Diese Theorie gibt dem Staat die Aufgabe, umfassende soziale Fürsorge für seine Bürger und auch eine gewisse Egalisierung ihres Lebensstandards zu leisten. Sie war eng mit dem Aufkommen der Industriegesellschaft im 19. Jahrhundert verbunden, die große Menschenmassen aus ihren traditionellen Bindungen löste. Dies erzwang nach einer Verschärfung der sozialen Gegensätze eine minimale staatliche Absicherung ihrer Lebensrisiken und ein allgemeines Steuersystem. Damit wurden dem einzelnen Bürger Zwangspflichten zum Erreichen des Allgemeinwohls auferlegt.

Der Begriff "Wohlfahrtsstaat" entstand in Preußen zur Zeit Wilhelms des Großen: Dies war eher ein Polizeistaat als ein Sozialstaat im heutigen Sinn. Ein zentraler Verwaltungsapparat sicherte die Versorgung der Bevölkerung, die quasi "Staatseigentum" war. Die Polizei durfte nach § 10 II 17 ALR in alle Bereiche der Verwaltung eingreifen, um die öffentliche Ordnung zu wahren. Damit übernahm die Exekutive weitgehende Kontrolle über das Volk. Erst das Kreuzbergurteil des preußischen Oberverwaltungsgerichts vom 14. Juni 1882 beschränkte ihre Befugnisse und leitete damit das Ende des absolutistisch geprägten Wohlfahrtstaats ein. Zugleich schufen Otto von Bismarcks Sozialgesetze die Voraussetzung einer allmählichen Integration der oppositionellen Arbeiterbewegung in das Kaiserreich.

Der Liberalismus wies früh auf die Gefahren dieses Staatsmodells hin: Die Institutionalisierung und Bürokratisierung der Hilfeleistungen führe zwangsläufig zu Unfreiheit, entmündige den Menschen und gebe der Staatsverwaltung zuviel Macht. Sie verfestige wechselseitige Anspruchs- und Erfüllungshaltungen bei Hilfsempfängern und Gesetzgebern, schwäche damit ihre Verantwortung für die Gesamtgesellschaft und höhle so die Demokratie aus. Oft wurden direkte Entwicklungslinien von der "Wohlfahrtsdiktatur" zum totalitären Faschismus oder Stalinismus postuliert.

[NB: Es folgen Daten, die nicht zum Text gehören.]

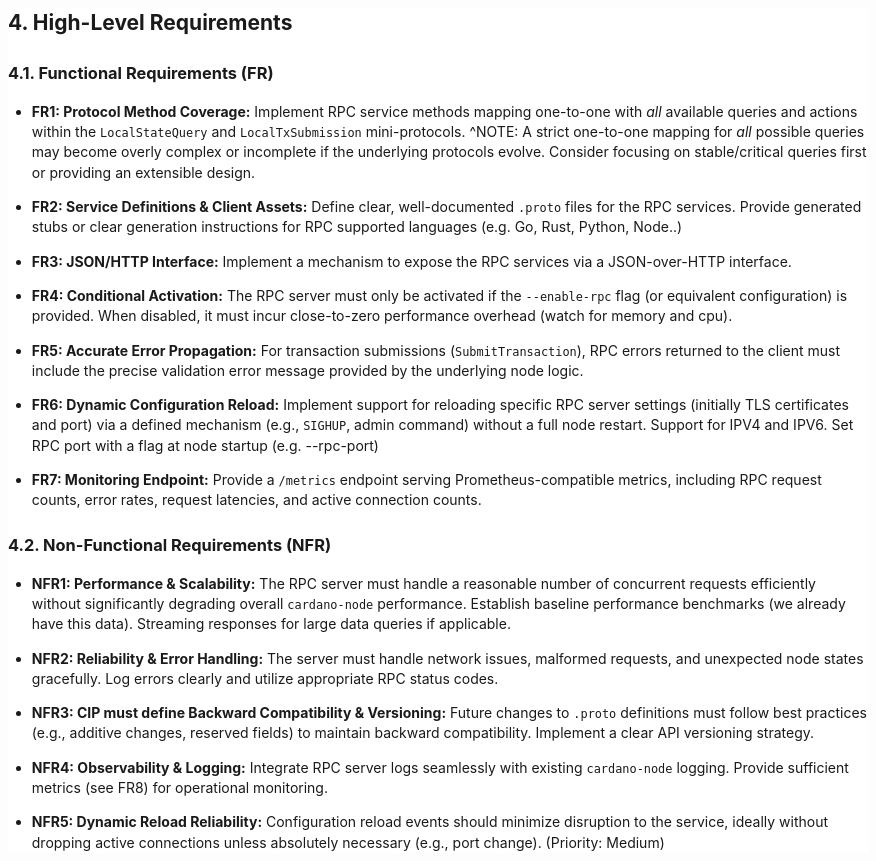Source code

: ## 4\. High-Level Requirements

### 4.1. Functional Requirements (FR)

* **FR1: Protocol Method Coverage:** Implement RPC service methods mapping one-to-one with *all* available queries and actions within the `LocalStateQuery` and `LocalTxSubmission` mini-protocols. ^NOTE: A strict one-to-one mapping for *all* possible queries may become overly complex or incomplete if the underlying protocols evolve. Consider focusing on stable/critical queries first or providing an extensible design.  
    
* **FR2: Service Definitions & Client Assets:** Define clear, well-documented `.proto` files for the RPC services. Provide generated stubs or clear generation instructions for RPC supported languages (e.g. Go, Rust, Python, Node..)  
    
* **FR3: JSON/HTTP Interface:** Implement a mechanism to expose the RPC services via a JSON-over-HTTP interface.  
    
* **FR4: Conditional Activation:** The RPC server must only be activated if the `--enable-rpc` flag (or equivalent configuration) is provided. When disabled, it must incur close-to-zero performance overhead (watch for memory and cpu).  
    
* **FR5: Accurate Error Propagation:** For transaction submissions (`SubmitTransaction`), RPC errors returned to the client must include the precise validation error message provided by the underlying node logic.  
    
* **FR6: Dynamic Configuration Reload:** Implement support for reloading specific RPC server settings (initially TLS certificates and port) via a defined mechanism (e.g., `SIGHUP`, admin command) without a full node restart. Support for IPV4 and IPV6. Set RPC port with a flag at node startup (e.g. \--rpc-port)  
    
* **FR7: Monitoring Endpoint:** Provide a `/metrics` endpoint serving Prometheus-compatible metrics, including RPC request counts, error rates, request latencies, and active connection counts.

### 4.2. Non-Functional Requirements (NFR)

* **NFR1: Performance & Scalability:** The RPC server must handle a reasonable number of concurrent requests efficiently without significantly degrading overall `cardano-node` performance. Establish baseline performance benchmarks (we already have this data). Streaming responses for large data queries if applicable.  
    
* **NFR2: Reliability & Error Handling:** The server must handle network issues, malformed requests, and unexpected node states gracefully. Log errors clearly and utilize appropriate RPC status codes.  
    
* **NFR3: CIP must define Backward Compatibility & Versioning:** Future changes to `.proto` definitions must follow best practices (e.g., additive changes, reserved fields) to maintain backward compatibility. Implement a clear API versioning strategy.  
    
* **NFR4: Observability & Logging:** Integrate RPC server logs seamlessly with existing `cardano-node` logging. Provide sufficient metrics (see FR8) for operational monitoring.  
    
* **NFR5: Dynamic Reload Reliability:** Configuration reload events should minimize disruption to the service, ideally without dropping active connections unless absolutely necessary (e.g., port change). (Priority: Medium)
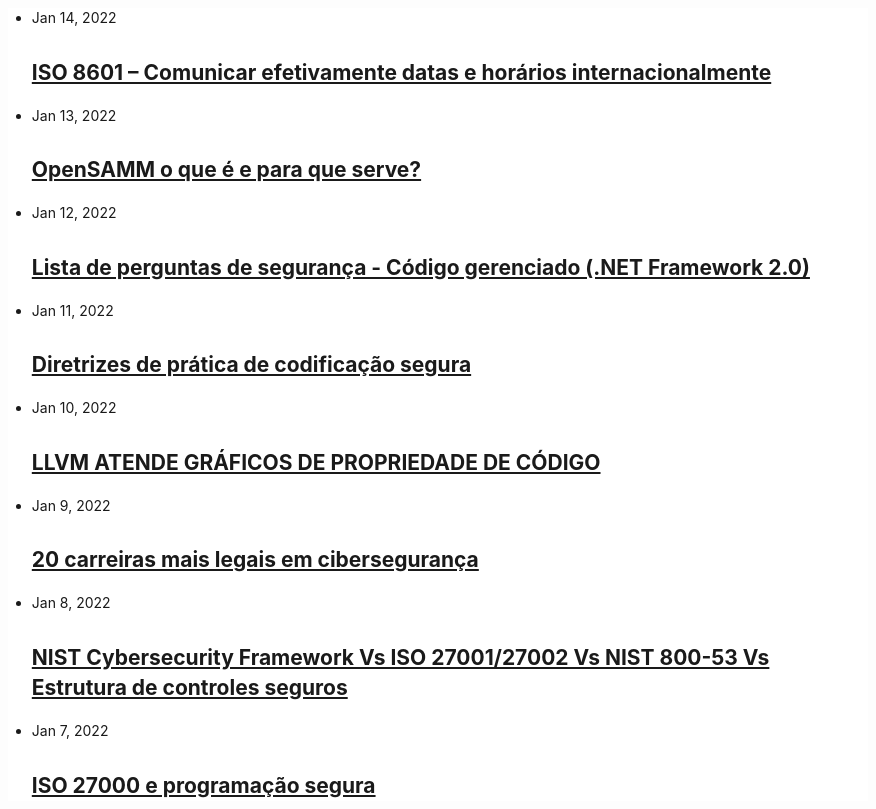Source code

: -   Jan 14, 2022
    
    ## [ISO 8601 – Comunicar efetivamente datas e horários internacionalmente](https://cleilsontechinfo.netlify.app/jekyll/update/2022/01/14/iso-8601.html)
    
-   Jan 13, 2022
    
    ## [OpenSAMM o que é e para que serve?](https://cleilsontechinfo.netlify.app/jekyll/update/2022/01/13/opensamm-o-que-e-e-pra-que-serve.html)
    
-   Jan 12, 2022
    
    ## [Lista de perguntas de segurança - Código gerenciado (.NET Framework 2.0)](https://cleilsontechinfo.netlify.app/jekyll/update/2022/01/12/lista-de-perguntas-de-seguranca-dotnet2-0.html)
    
-   Jan 11, 2022
    
    ## [Diretrizes de prática de codificação segura](https://cleilsontechinfo.netlify.app/jekyll/update/2022/01/11/diretirizes-de-praticas-de-codifcacao-segura.html)
    
-   Jan 10, 2022
    
    ## [LLVM ATENDE GRÁFICOS DE PROPRIEDADE DE CÓDIGO](https://cleilsontechinfo.netlify.app/jekyll/update/2022/01/10/llvm-atende-cpg.html)
    
-   Jan 9, 2022
    
    ## [20 carreiras mais legais em cibersegurança](https://cleilsontechinfo.netlify.app/jekyll/update/2022/01/09/20-carreiras-mais-legais-em-ciberseguranca.html)
    
-   Jan 8, 2022
    
    ## [NIST Cybersecurity Framework Vs ISO 27001/27002 Vs NIST 800-53 Vs Estrutura de controles seguros](https://cleilsontechinfo.netlify.app/jekyll/update/2022/01/08/nist-iso-nist800-cse.html)
    
-   Jan 7, 2022
    
    ## [ISO 27000 e programação segura](https://cleilsontechinfo.netlify.app/jekyll/update/2022/01/07/iso-2000-e-programacao-segura.html)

Dem wurde schon vor 1900 das wirtschaftsliberale Ideal eines "schlanken" "Nachtwächterstaates" gegenübergestellt, der nur noch für die innere und äußere Sicherheit zuständig ist und den freien Markt nicht durch Wirtschafts- oder Sozialpolitik beeinflusst (Laissez-faire).

Sozialistische Staatstheorien

Der Sozialismus strebt die Vergesellschaftung bzw. Verstaatlichung der Produktionsmittel an, um so das kapitalistische Wirtschaftssystem zu überwinden. Welche Rolle der Staat dabei spielen kann und soll, wird in den verschiedenen sozialistischen Richtungen sehr verschieden beantwortet.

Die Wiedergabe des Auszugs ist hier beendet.